Does autism or ADHD respond to medication?

ADHD responds substantially to medication — properly-titrated stimulants or non-stimulants often produce dramatic improvement in executive function, attention, and sometimes RSD. Autism itself isn't medicated — there's no medication for the underlying autism neurology. Co-occurring conditions in autism (anxiety, depression, sleep issues) can be medicated. For AuDHD adults, ADHD medication often substantially helps the ADHD layer while leaving the autism layer to be addressed through environmental and behavioural approaches.

Can autism be misdiagnosed as ADHD?

Yes, frequently. Particularly when the autism presents with surface social fluency and the most visible features are executive function issues (which look ADHD-like). Many adults receive ADHD diagnosis first, take medication that partially helps, and only years later recognise the underlying autism. The reverse also happens — ADHD adults sometimes get autism diagnosis first when ADHD features were less visible.

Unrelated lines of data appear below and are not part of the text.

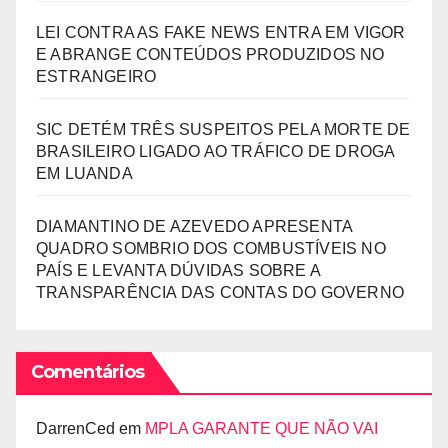
LEI CONTRA AS FAKE NEWS ENTRA EM VIGOR
E ABRANGE CONTEÚDOS PRODUZIDOS NO
ESTRANGEIRO
SIC DETÉM TRÊS SUSPEITOS PELA MORTE DE
BRASILEIRO LIGADO AO TRÁFICO DE DROGA
EM LUANDA
DIAMANTINO DE AZEVEDO APRESENTA
QUADRO SOMBRIO DOS COMBUSTÍVEIS NO
PAÍS E LEVANTA DÚVIDAS SOBRE A
TRANSPARÊNCIA DAS CONTAS DO GOVERNO
Comentários
DarrenCed
em
MPLA GARANTE QUE NÃO VAI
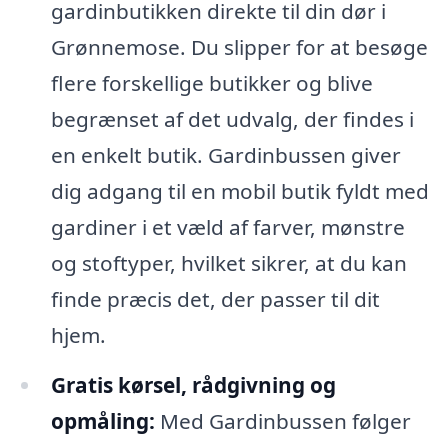
gardinbutikken direkte til din dør i
Grønnemose. Du slipper for at besøge
flere forskellige butikker og blive
begrænset af det udvalg, der findes i
en enkelt butik. Gardinbussen giver
dig adgang til en mobil butik fyldt med
gardiner i et væld af farver, mønstre
og stoftyper, hvilket sikrer, at du kan
finde præcis det, der passer til dit
hjem.
Gratis kørsel, rådgivning og
opmåling:
Med Gardinbussen følger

Mistakes in either direction are common; the AuDHD recognition often corrects them.

Which is harder to live with — autism or ADHD?

Neither is universally harder; they produce different difficulties. Autism difficulties: sensory overload, social load, masking exhaustion, demand stacking, slow recovery from change. ADHD difficulties: executive paralysis, time-blindness, RSD, dopamine deficit, sleep dysregulation, chronic shame from underperformance. Some adults find one substantially more disabling than the other; many AuDHD adults experience both as substantial. The 'harder' question is individual and varies by environment, accommodation, and individual profile.